---- RECORDS FOR THIS TASK

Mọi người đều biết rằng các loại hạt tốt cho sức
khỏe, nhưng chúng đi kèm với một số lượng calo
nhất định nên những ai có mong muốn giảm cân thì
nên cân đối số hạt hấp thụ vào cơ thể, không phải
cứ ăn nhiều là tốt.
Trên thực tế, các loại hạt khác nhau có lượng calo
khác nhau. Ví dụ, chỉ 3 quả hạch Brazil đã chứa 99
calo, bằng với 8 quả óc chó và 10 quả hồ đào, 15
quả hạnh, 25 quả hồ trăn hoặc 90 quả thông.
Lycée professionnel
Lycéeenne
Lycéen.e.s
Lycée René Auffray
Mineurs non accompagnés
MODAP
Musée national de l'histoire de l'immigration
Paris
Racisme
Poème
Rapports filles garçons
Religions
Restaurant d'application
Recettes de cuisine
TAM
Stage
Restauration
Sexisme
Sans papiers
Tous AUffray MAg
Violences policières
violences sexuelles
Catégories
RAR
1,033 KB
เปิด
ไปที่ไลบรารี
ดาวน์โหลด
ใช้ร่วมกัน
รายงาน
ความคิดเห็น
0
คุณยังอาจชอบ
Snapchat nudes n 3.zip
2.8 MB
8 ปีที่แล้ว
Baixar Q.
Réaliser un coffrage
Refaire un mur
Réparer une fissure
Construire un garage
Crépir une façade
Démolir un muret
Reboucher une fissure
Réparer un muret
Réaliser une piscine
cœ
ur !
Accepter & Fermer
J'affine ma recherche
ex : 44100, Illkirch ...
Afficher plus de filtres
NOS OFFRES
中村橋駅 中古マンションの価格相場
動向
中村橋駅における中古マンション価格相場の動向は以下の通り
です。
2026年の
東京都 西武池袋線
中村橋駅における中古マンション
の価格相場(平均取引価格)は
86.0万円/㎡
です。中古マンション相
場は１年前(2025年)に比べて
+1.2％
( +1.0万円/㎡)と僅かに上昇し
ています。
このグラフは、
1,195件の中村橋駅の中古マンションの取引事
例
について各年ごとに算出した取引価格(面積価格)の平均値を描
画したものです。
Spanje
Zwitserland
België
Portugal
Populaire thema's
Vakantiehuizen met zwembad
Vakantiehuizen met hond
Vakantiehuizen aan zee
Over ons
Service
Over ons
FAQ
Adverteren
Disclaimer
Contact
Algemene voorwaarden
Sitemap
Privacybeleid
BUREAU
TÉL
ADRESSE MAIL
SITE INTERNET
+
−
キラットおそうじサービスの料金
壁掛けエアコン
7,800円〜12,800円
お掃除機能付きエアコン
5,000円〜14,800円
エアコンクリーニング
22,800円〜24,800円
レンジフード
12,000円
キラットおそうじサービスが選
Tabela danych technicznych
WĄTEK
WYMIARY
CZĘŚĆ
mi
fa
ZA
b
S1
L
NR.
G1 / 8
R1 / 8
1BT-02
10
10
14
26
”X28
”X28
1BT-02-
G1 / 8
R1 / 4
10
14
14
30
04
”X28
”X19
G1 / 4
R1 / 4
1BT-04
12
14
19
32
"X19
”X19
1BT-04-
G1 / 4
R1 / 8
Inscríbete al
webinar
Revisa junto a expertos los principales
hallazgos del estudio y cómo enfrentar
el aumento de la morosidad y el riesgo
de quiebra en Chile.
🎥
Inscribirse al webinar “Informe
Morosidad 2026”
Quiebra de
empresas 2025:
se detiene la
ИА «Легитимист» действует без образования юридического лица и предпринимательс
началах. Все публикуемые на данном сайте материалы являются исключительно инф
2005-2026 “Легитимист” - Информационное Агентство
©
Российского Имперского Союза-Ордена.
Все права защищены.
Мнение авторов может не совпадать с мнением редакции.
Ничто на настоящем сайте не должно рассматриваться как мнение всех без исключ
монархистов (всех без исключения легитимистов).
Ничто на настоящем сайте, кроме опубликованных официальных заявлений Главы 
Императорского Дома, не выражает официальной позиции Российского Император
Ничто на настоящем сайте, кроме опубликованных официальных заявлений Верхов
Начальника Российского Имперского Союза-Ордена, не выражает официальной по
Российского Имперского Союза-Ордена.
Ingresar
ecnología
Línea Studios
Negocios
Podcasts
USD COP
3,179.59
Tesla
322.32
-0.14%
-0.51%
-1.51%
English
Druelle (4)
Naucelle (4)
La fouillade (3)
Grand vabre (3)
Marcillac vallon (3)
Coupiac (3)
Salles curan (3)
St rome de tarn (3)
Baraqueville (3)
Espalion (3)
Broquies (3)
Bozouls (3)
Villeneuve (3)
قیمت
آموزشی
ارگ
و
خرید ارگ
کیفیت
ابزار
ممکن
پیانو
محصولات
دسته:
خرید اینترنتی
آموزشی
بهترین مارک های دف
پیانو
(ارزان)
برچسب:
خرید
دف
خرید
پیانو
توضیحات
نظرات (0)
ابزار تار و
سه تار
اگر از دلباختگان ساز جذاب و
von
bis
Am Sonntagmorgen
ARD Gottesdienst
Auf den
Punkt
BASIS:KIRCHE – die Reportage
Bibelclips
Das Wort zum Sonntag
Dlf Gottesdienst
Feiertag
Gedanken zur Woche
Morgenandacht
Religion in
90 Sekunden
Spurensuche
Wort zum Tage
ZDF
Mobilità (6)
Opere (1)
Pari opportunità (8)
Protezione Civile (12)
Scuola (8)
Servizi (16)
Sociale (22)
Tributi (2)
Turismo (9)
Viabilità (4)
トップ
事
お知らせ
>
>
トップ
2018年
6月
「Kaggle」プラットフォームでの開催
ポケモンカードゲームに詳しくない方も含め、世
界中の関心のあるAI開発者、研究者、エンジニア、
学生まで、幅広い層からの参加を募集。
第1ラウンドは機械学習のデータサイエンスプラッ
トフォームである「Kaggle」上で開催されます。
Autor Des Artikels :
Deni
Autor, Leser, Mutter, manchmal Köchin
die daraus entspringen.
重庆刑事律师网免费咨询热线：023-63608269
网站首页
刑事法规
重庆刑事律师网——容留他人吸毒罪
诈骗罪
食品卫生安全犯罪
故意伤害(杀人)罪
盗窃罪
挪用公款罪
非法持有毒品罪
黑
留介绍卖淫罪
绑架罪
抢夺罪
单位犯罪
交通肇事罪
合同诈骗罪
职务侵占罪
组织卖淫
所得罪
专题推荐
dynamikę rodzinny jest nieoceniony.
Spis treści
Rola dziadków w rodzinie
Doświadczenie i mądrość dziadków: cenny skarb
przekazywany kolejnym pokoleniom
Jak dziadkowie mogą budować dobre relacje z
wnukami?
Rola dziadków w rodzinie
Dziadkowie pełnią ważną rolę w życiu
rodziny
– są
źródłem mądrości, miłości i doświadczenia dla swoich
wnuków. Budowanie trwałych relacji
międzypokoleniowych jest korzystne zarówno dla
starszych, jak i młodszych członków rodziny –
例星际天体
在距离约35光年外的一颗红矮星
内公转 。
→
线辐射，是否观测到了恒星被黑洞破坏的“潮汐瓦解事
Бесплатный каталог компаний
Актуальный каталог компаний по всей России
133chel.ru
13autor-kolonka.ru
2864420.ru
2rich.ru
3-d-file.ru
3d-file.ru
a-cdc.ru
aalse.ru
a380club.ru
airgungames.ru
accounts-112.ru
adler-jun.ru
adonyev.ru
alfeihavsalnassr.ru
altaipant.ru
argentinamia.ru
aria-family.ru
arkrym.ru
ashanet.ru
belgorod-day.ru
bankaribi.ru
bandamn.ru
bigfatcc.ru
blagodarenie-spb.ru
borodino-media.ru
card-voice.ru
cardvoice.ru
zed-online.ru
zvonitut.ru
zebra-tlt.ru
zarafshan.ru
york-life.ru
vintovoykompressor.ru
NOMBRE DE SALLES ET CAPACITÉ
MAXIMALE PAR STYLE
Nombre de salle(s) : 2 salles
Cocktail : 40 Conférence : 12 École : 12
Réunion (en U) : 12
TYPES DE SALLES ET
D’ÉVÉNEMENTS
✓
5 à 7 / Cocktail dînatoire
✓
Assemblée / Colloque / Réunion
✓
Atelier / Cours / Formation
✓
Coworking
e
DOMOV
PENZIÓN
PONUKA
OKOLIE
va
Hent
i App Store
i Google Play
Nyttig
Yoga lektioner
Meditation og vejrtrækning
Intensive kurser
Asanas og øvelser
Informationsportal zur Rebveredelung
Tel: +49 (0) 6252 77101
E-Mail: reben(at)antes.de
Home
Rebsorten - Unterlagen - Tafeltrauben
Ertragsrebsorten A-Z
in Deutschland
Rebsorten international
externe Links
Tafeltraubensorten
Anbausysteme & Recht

--------

## TO DO
Considering only the material above, set down every line from the one with "重庆刑事律师网免费咨询热线：023-63608269" to the one with "Бесплатный каталог компаний", inclusive, exactly as written.

## TASK SOLUTION
重庆刑事律师网免费咨询热线：023-63608269
网站首页
刑事法规
重庆刑事律师网——容留他人吸毒罪
诈骗罪
食品卫生安全犯罪
故意伤害(杀人)罪
盗窃罪
挪用公款罪
非法持有毒品罪
黑
留介绍卖淫罪
绑架罪
抢夺罪
单位犯罪
交通肇事罪
合同诈骗罪
职务侵占罪
组织卖淫
所得罪
专题推荐
dynamikę rodzinny jest nieoceniony.
Spis treści
Rola dziadków w rodzinie
Doświadczenie i mądrość dziadków: cenny skarb
przekazywany kolejnym pokoleniom
Jak dziadkowie mogą budować dobre relacje z
wnukami?
Rola dziadków w rodzinie
Dziadkowie pełnią ważną rolę w życiu
rodziny
– są
źródłem mądrości, miłości i doświadczenia dla swoich
wnuków. Budowanie trwałych relacji
międzypokoleniowych jest korzystne zarówno dla
starszych, jak i młodszych członków rodziny –
例星际天体
在距离约35光年外的一颗红矮星
内公转 。
→
线辐射，是否观测到了恒星被黑洞破坏的“潮汐瓦解事
Бесплатный каталог компаний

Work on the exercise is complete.